= AIM OF THE EXERCISE =
Please revise the records below, replacing each "common name" with "vernacular name" and leaving everything else as it is.

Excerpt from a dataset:
==================================================

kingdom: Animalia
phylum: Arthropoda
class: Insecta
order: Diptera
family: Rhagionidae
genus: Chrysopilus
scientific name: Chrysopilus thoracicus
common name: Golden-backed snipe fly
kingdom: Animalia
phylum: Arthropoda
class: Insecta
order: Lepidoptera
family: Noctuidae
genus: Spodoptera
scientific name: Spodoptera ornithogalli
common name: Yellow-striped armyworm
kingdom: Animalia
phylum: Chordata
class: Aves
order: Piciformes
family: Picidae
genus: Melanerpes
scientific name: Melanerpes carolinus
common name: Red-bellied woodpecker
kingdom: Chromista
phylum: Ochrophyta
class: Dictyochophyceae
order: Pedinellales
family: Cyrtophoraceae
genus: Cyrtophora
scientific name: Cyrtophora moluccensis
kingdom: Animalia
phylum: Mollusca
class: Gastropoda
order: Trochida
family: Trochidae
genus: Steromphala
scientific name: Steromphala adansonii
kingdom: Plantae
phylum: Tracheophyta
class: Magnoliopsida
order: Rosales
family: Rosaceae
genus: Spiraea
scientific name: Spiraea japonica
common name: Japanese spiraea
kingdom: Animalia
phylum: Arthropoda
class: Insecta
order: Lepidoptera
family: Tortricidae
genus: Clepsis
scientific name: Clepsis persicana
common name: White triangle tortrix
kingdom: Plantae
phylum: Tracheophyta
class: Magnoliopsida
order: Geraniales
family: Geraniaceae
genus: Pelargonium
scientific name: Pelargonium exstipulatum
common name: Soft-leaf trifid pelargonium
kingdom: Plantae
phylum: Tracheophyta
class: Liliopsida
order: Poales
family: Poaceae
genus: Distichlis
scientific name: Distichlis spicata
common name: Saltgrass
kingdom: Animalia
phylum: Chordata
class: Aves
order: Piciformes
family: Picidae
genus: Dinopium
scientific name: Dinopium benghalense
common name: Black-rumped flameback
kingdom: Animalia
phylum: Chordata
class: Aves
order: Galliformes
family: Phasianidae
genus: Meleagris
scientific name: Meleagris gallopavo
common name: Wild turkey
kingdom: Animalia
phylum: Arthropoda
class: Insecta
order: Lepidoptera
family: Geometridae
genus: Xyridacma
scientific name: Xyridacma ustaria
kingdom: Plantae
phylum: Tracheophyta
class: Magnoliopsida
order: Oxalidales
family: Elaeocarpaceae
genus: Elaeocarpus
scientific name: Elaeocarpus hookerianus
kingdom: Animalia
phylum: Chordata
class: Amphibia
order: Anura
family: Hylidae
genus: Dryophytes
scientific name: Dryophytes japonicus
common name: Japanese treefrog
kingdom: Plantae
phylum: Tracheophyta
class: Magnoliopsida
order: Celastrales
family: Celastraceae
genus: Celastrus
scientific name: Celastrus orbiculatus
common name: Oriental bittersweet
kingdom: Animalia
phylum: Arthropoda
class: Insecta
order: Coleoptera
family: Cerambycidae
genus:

==================================================

= ANSWER TO THIS TASK =
kingdom: Animalia
phylum: Arthropoda
class: Insecta
order: Diptera
family: Rhagionidae
genus: Chrysopilus
scientific name: Chrysopilus thoracicus
vernacular name: Golden-backed snipe fly
kingdom: Animalia
phylum: Arthropoda
class: Insecta
order: Lepidoptera
family: Noctuidae
genus: Spodoptera
scientific name: Spodoptera ornithogalli
vernacular name: Yellow-striped armyworm
kingdom: Animalia
phylum: Chordata
class: Aves
order: Piciformes
family: Picidae
genus: Melanerpes
scientific name: Melanerpes carolinus
vernacular name: Red-bellied woodpecker
kingdom: Chromista
phylum: Ochrophyta
class: Dictyochophyceae
order: Pedinellales
family: Cyrtophoraceae
genus: Cyrtophora
scientific name: Cyrtophora moluccensis
kingdom: Animalia
phylum: Mollusca
class: Gastropoda
order: Trochida
family: Trochidae
genus: Steromphala
scientific name: Steromphala adansonii
kingdom: Plantae
phylum: Tracheophyta
class: Magnoliopsida
order: Rosales
family: Rosaceae
genus: Spiraea
scientific name: Spiraea japonica
vernacular name: Japanese spiraea
kingdom: Animalia
phylum: Arthropoda
class: Insecta
order: Lepidoptera
family: Tortricidae
genus: Clepsis
scientific name: Clepsis persicana
vernacular name: White triangle tortrix
kingdom: Plantae
phylum: Tracheophyta
class: Magnoliopsida
order: Geraniales
family: Geraniaceae
genus: Pelargonium
scientific name: Pelargonium exstipulatum
vernacular name: Soft-leaf trifid pelargonium
kingdom: Plantae
phylum: Tracheophyta
class: Liliopsida
order: Poales
family: Poaceae
genus: Distichlis
scientific name: Distichlis spicata
vernacular name: Saltgrass
kingdom: Animalia
phylum: Chordata
class: Aves
order: Piciformes
family: Picidae
genus: Dinopium
scientific name: Dinopium benghalense
vernacular name: Black-rumped flameback
kingdom: Animalia
phylum: Chordata
class: Aves
order: Galliformes
family: Phasianidae
genus: Meleagris
scientific name: Meleagris gallopavo
vernacular name: Wild turkey
kingdom: Animalia
phylum: Arthropoda
class: Insecta
order: Lepidoptera
family: Geometridae
genus: Xyridacma
scientific name: Xyridacma ustaria
kingdom: Plantae
phylum: Tracheophyta
class: Magnoliopsida
order: Oxalidales
family: Elaeocarpaceae
genus: Elaeocarpus
scientific name: Elaeocarpus hookerianus
kingdom: Animalia
phylum: Chordata
class: Amphibia
order: Anura
family: Hylidae
genus: Dryophytes
scientific name: Dryophytes japonicus
vernacular name: Japanese treefrog
kingdom: Plantae
phylum: Tracheophyta
class: Magnoliopsida
order: Celastrales
family: Celastraceae
genus: Celastrus
scientific name: Celastrus orbiculatus
vernacular name: Oriental bittersweet
kingdom: Animalia
phylum: Arthropoda
class: Insecta
order: Coleoptera
family: Cerambycidae
genus:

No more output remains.